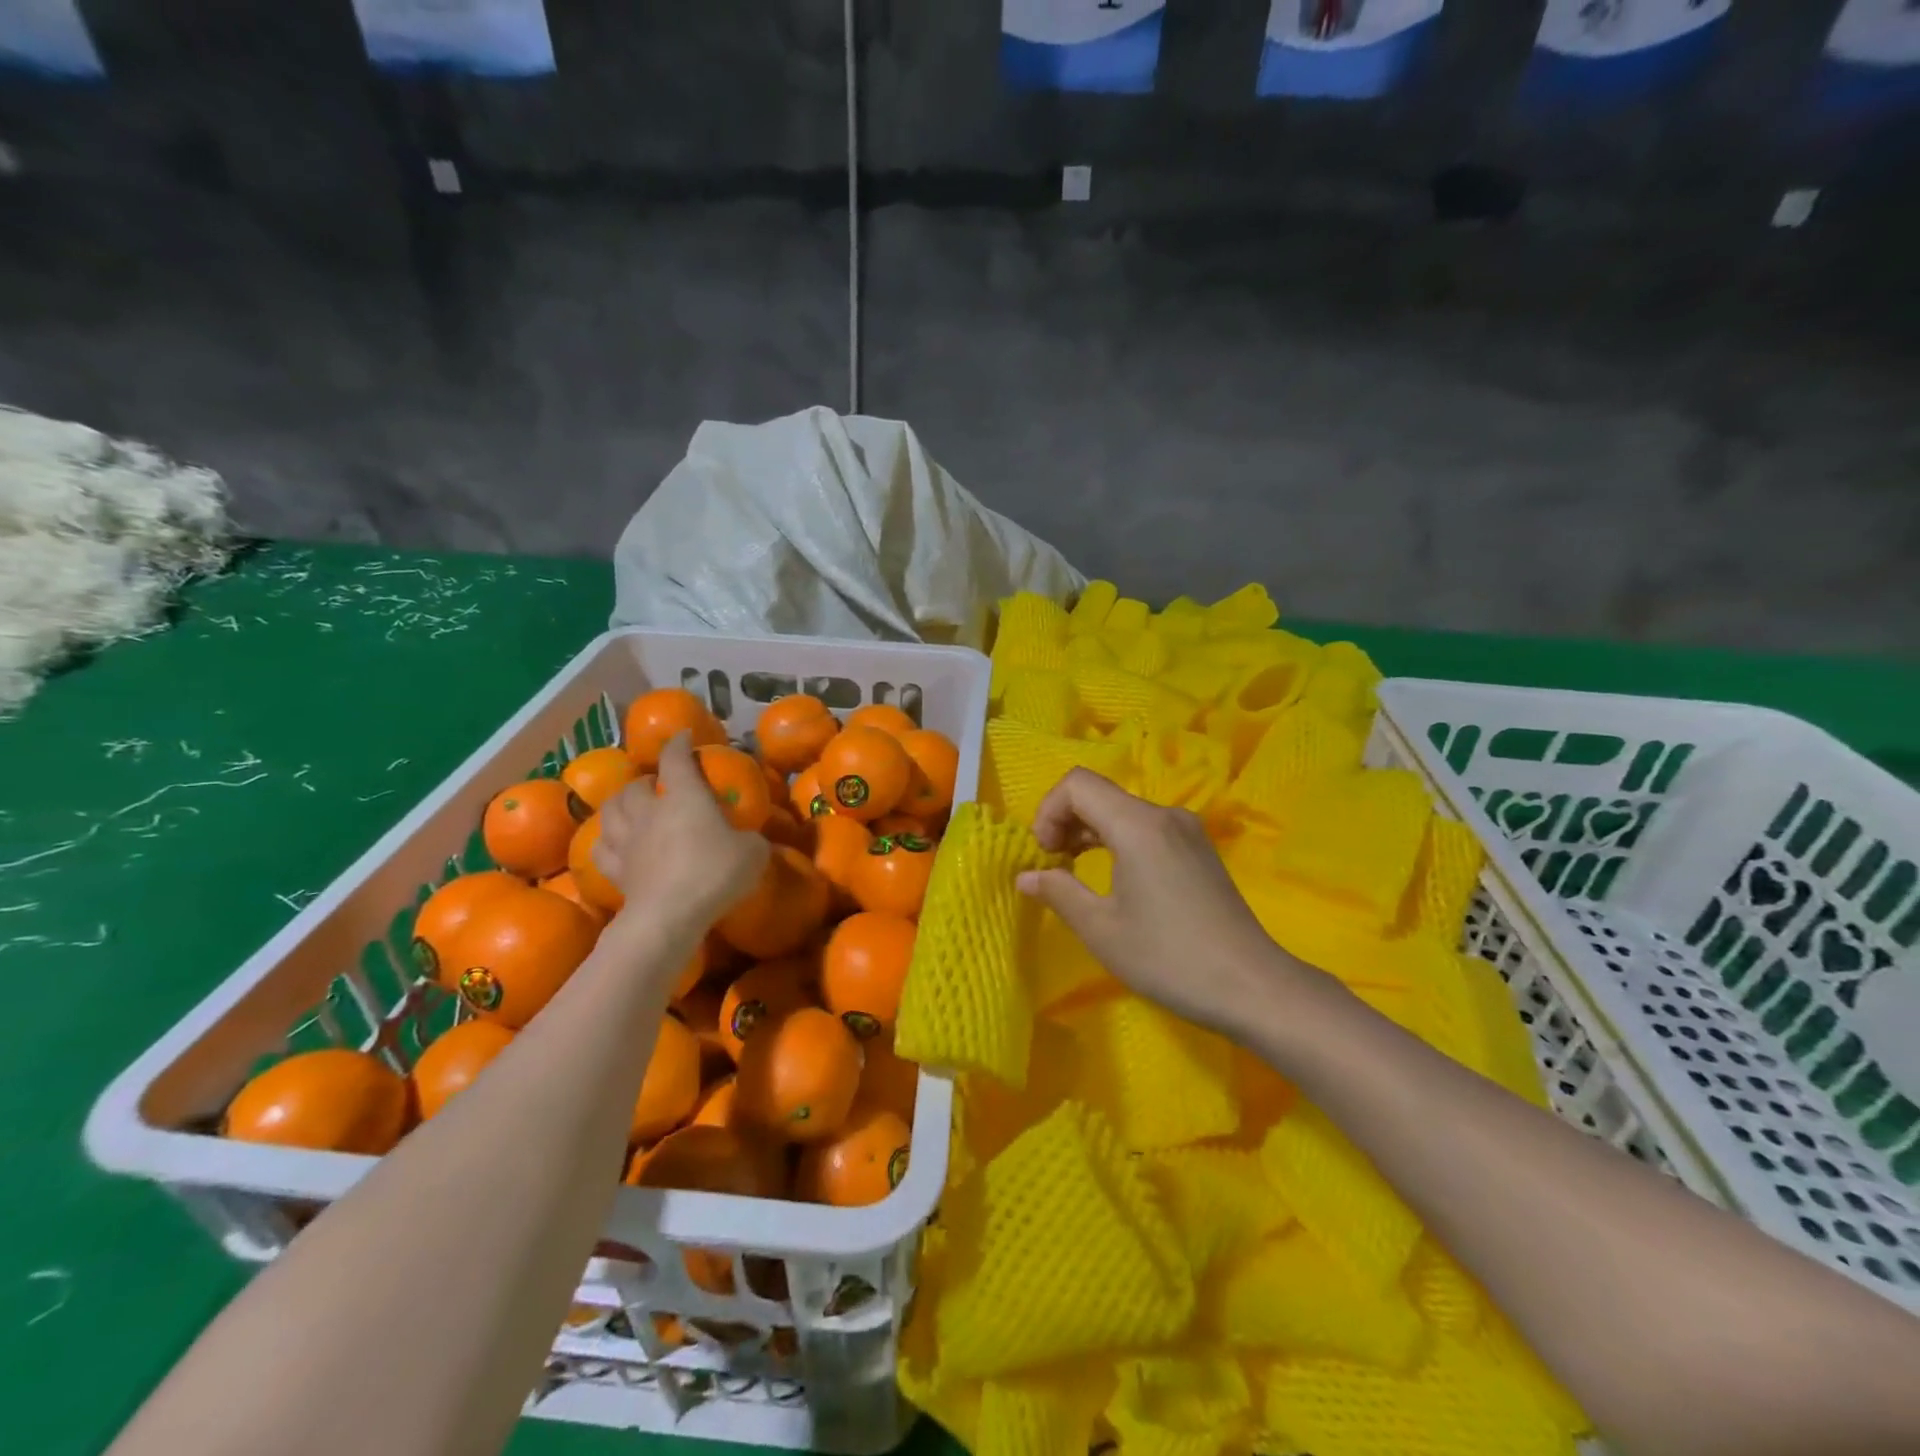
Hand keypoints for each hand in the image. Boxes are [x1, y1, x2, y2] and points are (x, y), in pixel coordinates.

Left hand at [594, 734, 768, 933]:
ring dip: (620, 803)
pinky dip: (606, 840)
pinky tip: (612, 842)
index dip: (679, 744)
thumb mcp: (753, 852)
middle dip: (644, 780)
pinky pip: (602, 848)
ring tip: (629, 805)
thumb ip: (750, 838)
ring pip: (611, 811)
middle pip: (635, 785)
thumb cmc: (715, 872)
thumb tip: (748, 839)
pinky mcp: (615, 871)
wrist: (670, 915)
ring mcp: (627, 841)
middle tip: (655, 783)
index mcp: (685, 797)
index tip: (684, 737)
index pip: (676, 759)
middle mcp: (650, 811)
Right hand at [1016, 769, 1306, 1036]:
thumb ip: (1058, 892)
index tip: (1044, 855)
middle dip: (1065, 821)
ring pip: (1123, 810)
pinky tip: (1114, 878)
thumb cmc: (1168, 957)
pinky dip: (1118, 840)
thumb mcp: (1101, 929)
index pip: (1077, 784)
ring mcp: (1187, 830)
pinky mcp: (1199, 849)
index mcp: (1138, 825)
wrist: (1252, 986)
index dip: (1048, 811)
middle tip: (1052, 866)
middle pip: (1100, 793)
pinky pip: (1146, 827)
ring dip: (1090, 831)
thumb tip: (1025, 876)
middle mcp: (1164, 815)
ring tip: (1075, 872)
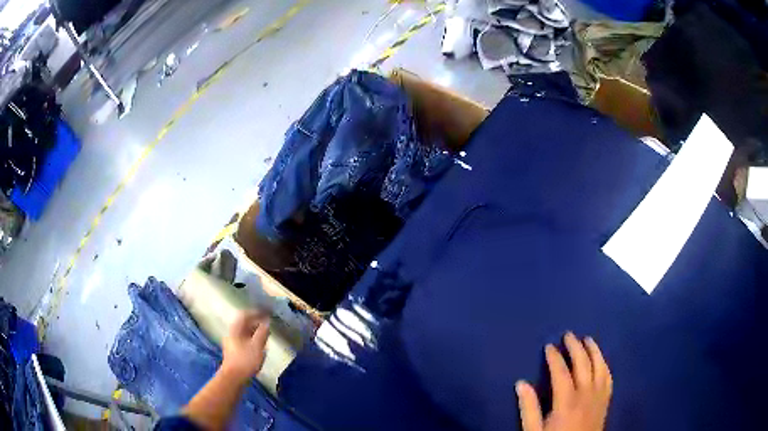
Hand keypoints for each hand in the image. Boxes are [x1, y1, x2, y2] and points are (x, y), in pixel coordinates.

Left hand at [221, 311, 269, 382]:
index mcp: (236, 329)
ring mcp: (232, 342)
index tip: (267, 313)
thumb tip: (267, 322)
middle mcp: (232, 333)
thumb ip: (262, 333)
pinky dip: (253, 339)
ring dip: (255, 331)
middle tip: (268, 323)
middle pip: (244, 323)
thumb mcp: (257, 346)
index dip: (256, 312)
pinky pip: (245, 339)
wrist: (234, 377)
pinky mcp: (235, 351)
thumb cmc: (245, 360)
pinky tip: (260, 345)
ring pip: (245, 332)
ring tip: (267, 334)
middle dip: (256, 322)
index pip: (245, 315)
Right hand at [516, 333, 611, 430]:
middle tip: (568, 334)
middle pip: (583, 364)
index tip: (549, 346)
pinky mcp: (606, 401)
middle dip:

Exercise description – Among the records above, extract exactly the lines from the line with "ring pip: (1123, 810)" to the line with "middle mcp: (1164, 815)", both lines included, and leave out the rest.

Output for this task –
ring pip: (1123, 810)
pinky tip: (1114, 878)
thumb cmc: (1168, 957)
pinky dip: (1118, 840)
thumb mcp: (1101, 929)
index pip: (1077, 784)
ring mcp: (1187, 830)
pinky mcp: (1199, 849)
index mcp: (1138, 825)
wrist: (1252, 986)
index dip: (1048, 811)
middle tip: (1052, 866)
middle pip: (1100, 793)
pinky pip: (1146, 827)
ring dip: (1090, 831)
thumb tip: (1025, 876)
middle mcp: (1164, 815)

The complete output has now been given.